═════ TEKS YANG DIBERIKAN

But we go anyway, Rinjani is beautiful. But the hike is ‘like hell’. hari pertama, kita mendaki dari pukul 9 pagi, sampai di first camp (2,600 dpl) jam 6.30 sore.
Melalui padang rumput yang panas bukan kepalang. Bukit terakhir yang kami daki, namanya Bukit Penyesalan. Kata guide yang menyertai kami, di bukit ini biasanya orang pada menyesal, tapi sudah tidak bisa berbuat apa-apa. harus naik, walaupun lelah bukan kepalang, karena tidak ada pilihan lain, turun juga sudah sangat jauh.
Saya sempat khawatir karena beberapa kawan kelihatan sudah lelah sekali. Bahkan ada seorang teman yang sudah kram kakinya sejak awal mendaki. But, to make the story short, everyone make it.
Pelajaran dari Bukit Penyesalan adalah, ketika kita tidak punya pilihan lain, betapapun beratnya, walaupun kelihatannya tidak mungkin, ternyata setiap orang mempunyai ketahanan yang mengagumkan untuk bisa bertahan dan accomplished. Kata kuncinya adalah tidak punya pilihan lain, harus berhasil atau mati.
Ketika memulai bisnis membangun BPR Lestari 19 tahun yang lalu. Saya dihadapkan pada kenyataan pahit. Membangun bisnis ternyata tidak semudah yang saya bayangkan. Tiga tahun sudah saya keluar dari pekerjaan saya, dan membangun bisnis, I don’t see the light at the end of the tunnel.
Tapi mau mundur juga waktu itu sudah tidak bisa. Maju salah, mundur kena. Sama seperti perjalanan di Bukit Penyesalan. Mau naik berat sekali, tapi mundur is not an option. Kadang kala, posisi seperti ini malah menjadi leverage (alat bantu) buat kita. Ketika kita dihadapkan pada pilihan harus berhasil atau mati, biasanya kita berhasil.
Banyak kawan yang memulai bisnis secara part time gagal. Mungkin sebenarnya bukan gagal dalam arti sesungguhnya, namun ketika bisnisnya menemui kesulitan (dan Anda pasti akan menemui kesulitan). Mereka akan kembali ke comfort zone. Sehingga bisnisnya gagal.

══════════
═════ DATA YANG DITAMPILKAN

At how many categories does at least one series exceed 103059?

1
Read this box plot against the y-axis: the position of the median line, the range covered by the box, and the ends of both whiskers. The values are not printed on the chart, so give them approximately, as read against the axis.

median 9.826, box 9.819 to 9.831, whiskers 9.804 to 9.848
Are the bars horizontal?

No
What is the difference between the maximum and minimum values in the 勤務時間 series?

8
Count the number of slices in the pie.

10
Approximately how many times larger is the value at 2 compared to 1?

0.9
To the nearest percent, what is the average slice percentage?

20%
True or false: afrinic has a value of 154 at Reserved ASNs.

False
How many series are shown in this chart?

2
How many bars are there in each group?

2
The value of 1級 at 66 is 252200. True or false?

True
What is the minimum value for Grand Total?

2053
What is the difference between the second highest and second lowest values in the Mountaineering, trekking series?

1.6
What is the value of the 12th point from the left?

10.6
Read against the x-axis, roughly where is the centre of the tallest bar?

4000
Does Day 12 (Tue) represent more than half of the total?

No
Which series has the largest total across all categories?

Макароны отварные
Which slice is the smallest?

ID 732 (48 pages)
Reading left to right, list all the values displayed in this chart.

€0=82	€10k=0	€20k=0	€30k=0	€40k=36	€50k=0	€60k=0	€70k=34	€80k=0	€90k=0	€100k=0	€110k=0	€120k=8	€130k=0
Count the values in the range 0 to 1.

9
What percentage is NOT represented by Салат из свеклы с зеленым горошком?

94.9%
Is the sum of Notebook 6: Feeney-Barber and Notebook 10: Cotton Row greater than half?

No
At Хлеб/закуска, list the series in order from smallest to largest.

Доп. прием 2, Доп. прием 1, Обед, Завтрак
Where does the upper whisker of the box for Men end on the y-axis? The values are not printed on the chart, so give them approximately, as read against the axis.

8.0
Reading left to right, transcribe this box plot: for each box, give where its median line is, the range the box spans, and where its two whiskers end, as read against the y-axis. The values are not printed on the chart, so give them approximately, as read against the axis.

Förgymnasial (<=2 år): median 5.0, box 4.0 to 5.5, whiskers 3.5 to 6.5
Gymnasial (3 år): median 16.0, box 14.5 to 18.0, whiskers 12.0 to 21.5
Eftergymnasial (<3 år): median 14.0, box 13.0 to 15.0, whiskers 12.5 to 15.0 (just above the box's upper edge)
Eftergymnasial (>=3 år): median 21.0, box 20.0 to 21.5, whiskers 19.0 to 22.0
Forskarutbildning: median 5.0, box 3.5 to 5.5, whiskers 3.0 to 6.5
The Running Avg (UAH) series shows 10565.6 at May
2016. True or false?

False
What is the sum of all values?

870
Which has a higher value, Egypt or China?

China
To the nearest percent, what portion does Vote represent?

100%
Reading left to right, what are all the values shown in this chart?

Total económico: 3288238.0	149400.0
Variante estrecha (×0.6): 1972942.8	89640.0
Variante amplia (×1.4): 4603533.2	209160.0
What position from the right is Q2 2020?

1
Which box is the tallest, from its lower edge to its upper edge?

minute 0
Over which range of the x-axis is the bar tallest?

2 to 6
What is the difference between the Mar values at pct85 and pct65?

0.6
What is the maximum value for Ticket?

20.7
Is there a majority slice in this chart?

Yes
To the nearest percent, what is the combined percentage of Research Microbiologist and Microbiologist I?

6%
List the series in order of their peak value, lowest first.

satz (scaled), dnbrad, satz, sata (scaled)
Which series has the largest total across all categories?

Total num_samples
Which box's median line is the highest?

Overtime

══════════

**TENTANG TUGAS INI**
Tolong lanjutkan tulisan tentang Bukit Penyesalan dan bisnis itu mulai dari kalimat terakhirnya. Data tersebut sama sekali tidak digunakan di sini.

**JAWABAN LATIHAN**
Di hari kedua, lebih gila lagi. Kita dibangunkan jam 3 pagi, dan pendakian dimulai jam 4 pagi. Kali ini menuju summit (3,700 dpl). Pendakian ke summit luar biasa melelahkan, medannya berpasir. Jadi naik selangkah, mundur selangkah. Kecuraman mungkin 45 derajat.
But at the top, the view is superb. Danau Segara Anakan di bawah kita. Danaunya masih gelap, namun bebatuan kawahnya mulai berkilauan disinari matahari yang baru terbit. Dan ketika matahari cukup tinggi, giliran air danaunya yang berkilauan.
Dan sekelilingnya, kita bisa melihat bukitbukit yang sudah kita daki, gleaming dengan cahaya matahari pagi bercampur dengan embun pagi. Mistik, dahsyat. Namun saya kapok. Perjalanan subuh tadi sangat melelahkan. Cukup, no more!
Ketika kembali ke base camp. Saya bilang tidak mau melanjutkan hiking yang masih 2 hari lagi. Saya bujuk teman-teman saya untuk turun saja, toh kita sudah sampai ke puncak. Yang hike 2 hari lagi kita habiskan di Gili saja. Nginep di resort, makan enak, pijet, snorkeling-an.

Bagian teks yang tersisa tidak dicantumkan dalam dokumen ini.